= Trust-preferred security =

A trust-preferred security is a security possessing characteristics of both equity and debt. A company creates trust-preferred securities by creating a trust,
issuing debt to it, and then having it issue preferred stock to investors. Trust-preferred securities are generally issued by bank holding companies. The preferred stock securities issued by the trust are what are referred to as trust-preferred securities.

The security is a hybrid security with characteristics of both subordinated debt and preferred stock in that it is generally very long term (30 years or more), allows early redemption by the issuer, makes periodic fixed or variable interest payments, and matures at face value. In addition, trust preferred securities issued by bank holding companies will usually allow the deferral of interest payments for up to 5 years.

The principal advantages of these hybrid characteristics are favorable tax, accounting, and credit treatment. Trust preferred securities have an additional advantage over other types of hybrid securities (such as similar types of debt issued directly to investors without the intervening trust), which is that if they are issued by a bank holding company, they will be treated as capital (equity/own funds) rather than as debt for regulatory purposes. This is why trust preferred securities are issued overwhelmingly by bank holding companies, even though any company can issue them. However, the Dodd-Frank Act changes this benefit.

==Structure==
The issuing company forms a Delaware trust (a Connecticut trust is also common) and holds 100% of the common stock of the trust. The trust then issues preferred stock to investors. All of the proceeds from the issuance of preferred stock are paid to the company. In exchange, the company issues junior subordinated debt to the trust with essentially the same terms as the trust's preferred stock. All steps except the formation of the trust occur simultaneously. If the issuing company is a bank holding company, it will also usually guarantee the interest and maturity payments on the trust preferred stock.

==Advantages==
Trust preferred securities are used by bank holding companies for their favorable tax, accounting, and regulatory capital treatments. Specifically, the subordinated debt securities are taxed like debt obligations by the IRS, so interest payments are deductible. Dividends on preferred stock, by comparison, are paid out of after-tax income. The company may therefore enjoy a significantly lower cost of funding.

If issued by a bank holding company, they are treated as capital rather than liabilities under banking regulations, and may be treated as the highest quality capital (tier 1 capital) if they have certain characteristics. Since the amount of liabilities (such as deposits) that a banking institution may have is limited to some multiple of its capital, this regulatory treatment is highly favorable and is why the trust preferred structure is favored by bank holding companies.

To be eligible as Tier 1 capital, such instruments must provide for a minimum five-year consecutive deferral period on distributions to preferred shareholders.

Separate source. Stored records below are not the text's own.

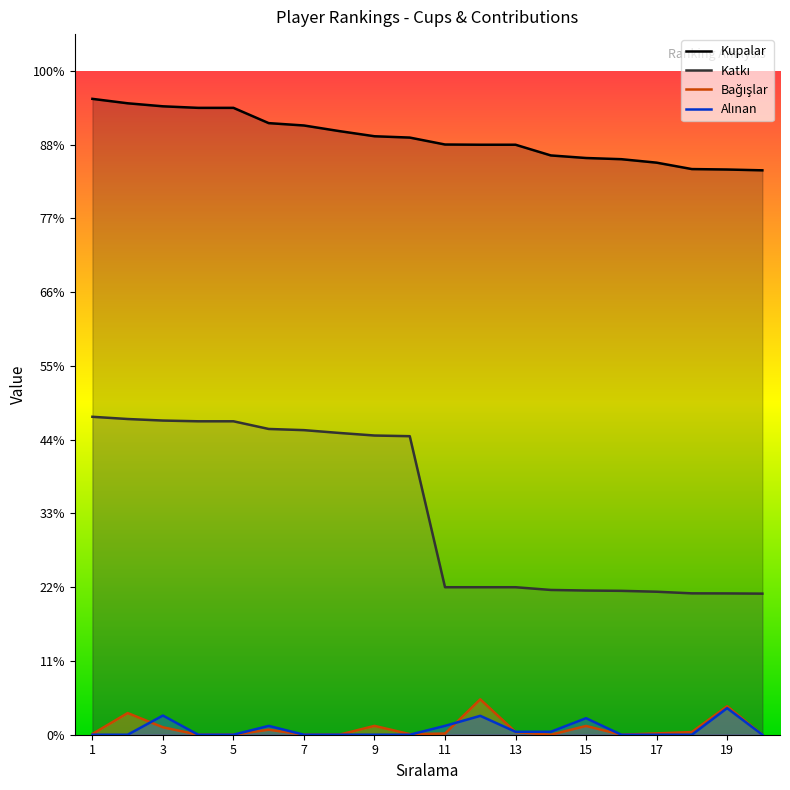

Which series has the largest total across all categories?

Kupalar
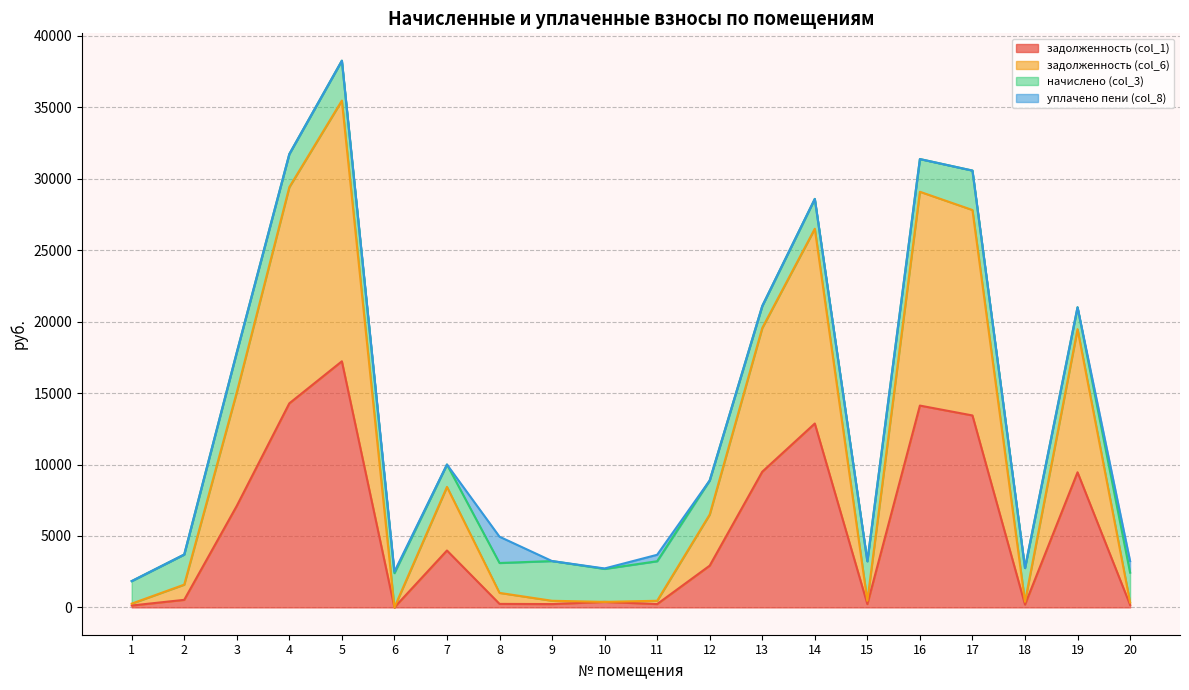

True or false: задолженность (col_1) and задолженность (col_6) cross at least once.

False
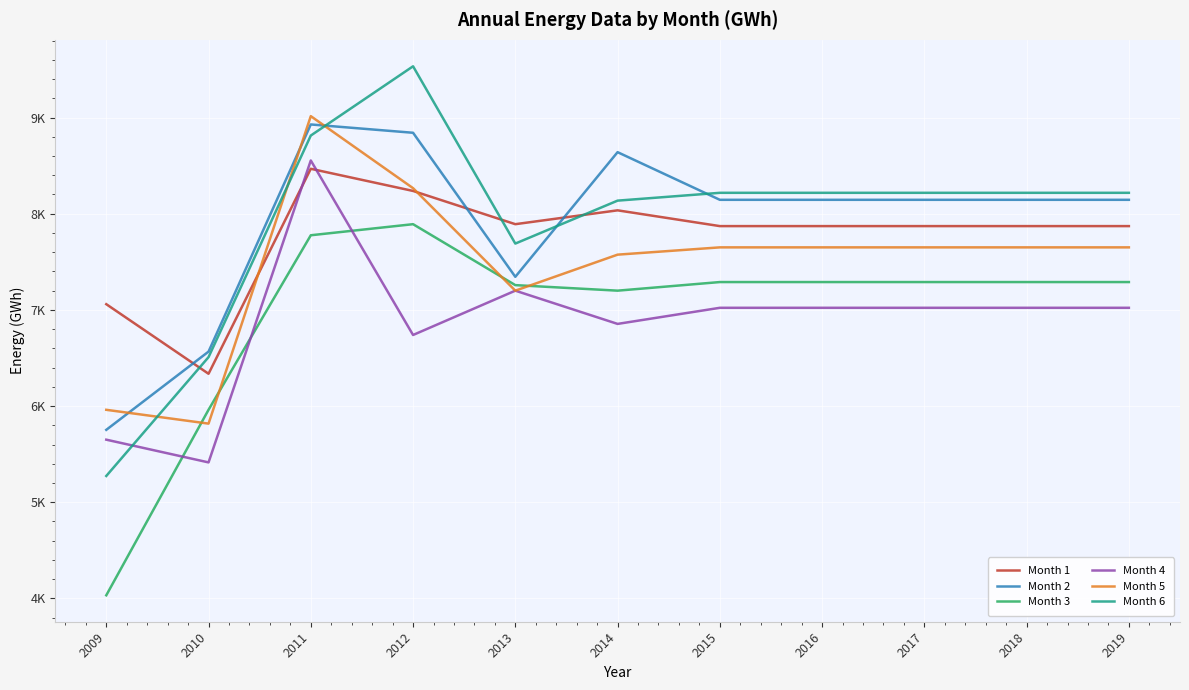

The value of Month 2 at 2014 is 8640.0. True or false?

True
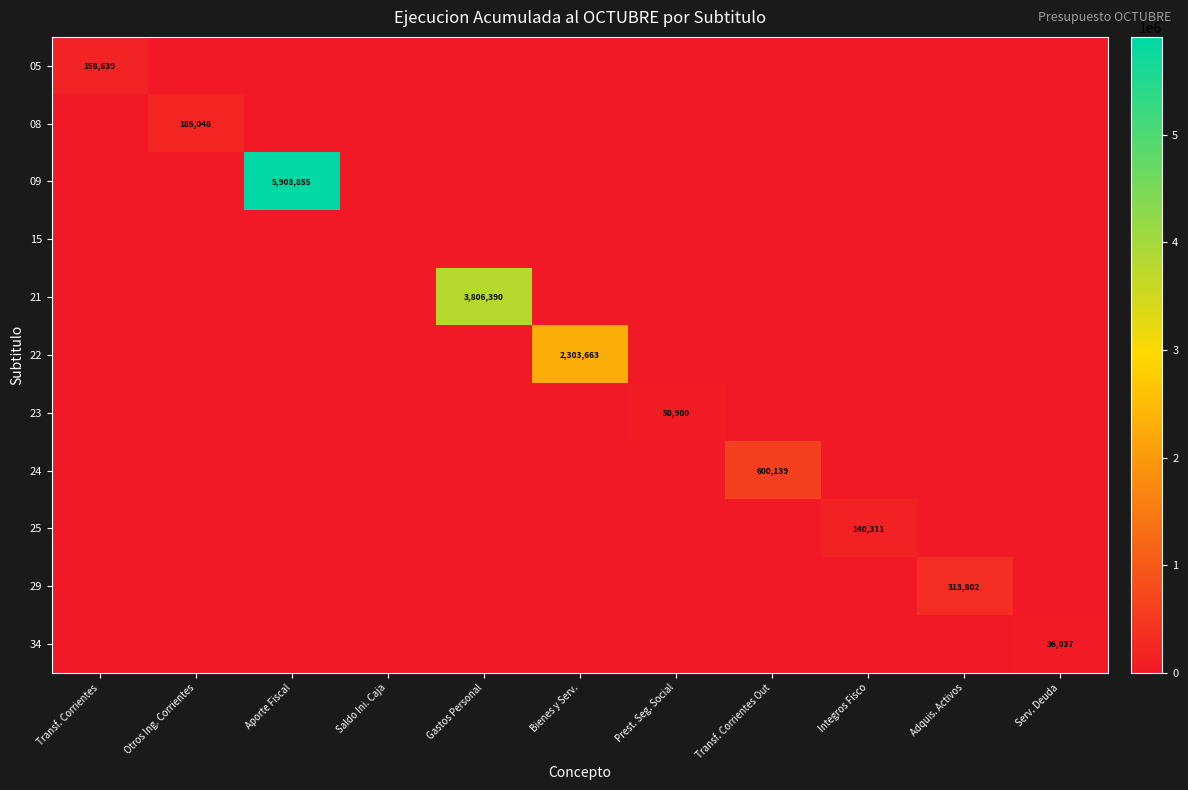

How many values in 09 are above zero?

1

In addition, the intercompany loan must be subordinated to all subordinated debt and have the longest feasible maturity. The amount of these instruments, together with other cumulative preferred stock a bank holding company may include in Tier 1 capital, may constitute up to 25 percent of the sum of all core capital elements, including cumulative perpetual preferred stock and trust preferred stock. Non-financial companies are more likely to use less complex structures, such as issuing junior subordinated debt directly to the public.

==Disadvantages==
The principal disadvantages of trust preferred securities is cost. Because the trust preferred securities are subordinated to all of the issuer's other debt and typically have features like early redemption and optional deferral of interest payments, investors demand high interest rates. These rates will be much higher than ordinary senior debt or subordinated debt. Offering costs are high as well. Investment banks will take a large underwriting fee to sell the securities to the public, and legal and accounting fees will also be high. They have also been blamed for the failure of a few banks during the recent financial crisis.

== Colin's amendment ==
The Dodd-Frank Wall Street Reform and Consumer Protection Act included a provision which would "exclude trust-preferred securities from the regulatory capital of bank holding companies", although it has several exceptions intended to allow these holding companies to transition into compliance with the law, including an exception for bank holding companies with less than $15 billion in consolidated assets as of December 31, 2009 and an exception for small bank holding companies under the Board of Governors’ Small Bank Holding Company Policy Statement.